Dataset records
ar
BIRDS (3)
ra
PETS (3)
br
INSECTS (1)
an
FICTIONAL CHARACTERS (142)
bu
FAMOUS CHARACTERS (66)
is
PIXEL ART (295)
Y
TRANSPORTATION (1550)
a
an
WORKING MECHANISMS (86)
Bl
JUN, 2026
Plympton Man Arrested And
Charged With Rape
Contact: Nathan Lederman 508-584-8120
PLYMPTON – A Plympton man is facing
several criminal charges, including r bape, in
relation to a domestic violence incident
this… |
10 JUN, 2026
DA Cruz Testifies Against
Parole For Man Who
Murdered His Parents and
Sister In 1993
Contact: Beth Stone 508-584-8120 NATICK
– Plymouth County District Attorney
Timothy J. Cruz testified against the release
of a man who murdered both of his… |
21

...

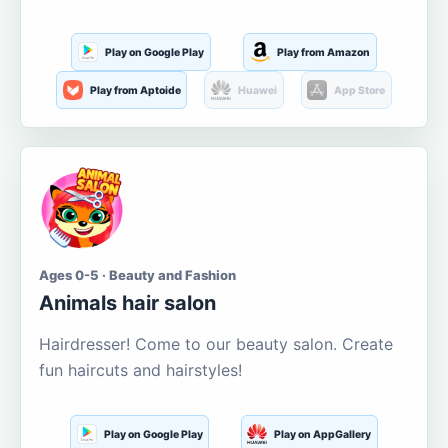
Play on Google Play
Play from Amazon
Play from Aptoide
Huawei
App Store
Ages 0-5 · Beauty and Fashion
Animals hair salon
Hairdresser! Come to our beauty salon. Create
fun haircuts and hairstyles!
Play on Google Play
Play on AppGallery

---

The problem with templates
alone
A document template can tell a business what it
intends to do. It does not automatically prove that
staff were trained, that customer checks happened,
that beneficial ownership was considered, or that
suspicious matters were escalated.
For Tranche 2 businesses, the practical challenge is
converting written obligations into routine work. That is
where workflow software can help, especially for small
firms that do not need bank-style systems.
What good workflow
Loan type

YOUR TASK
The lines you need are those with the word "salon"; list them from the entries.

TASK OUTPUT
Animals hair salon
Hairdresser! Come to our beauty salon. Create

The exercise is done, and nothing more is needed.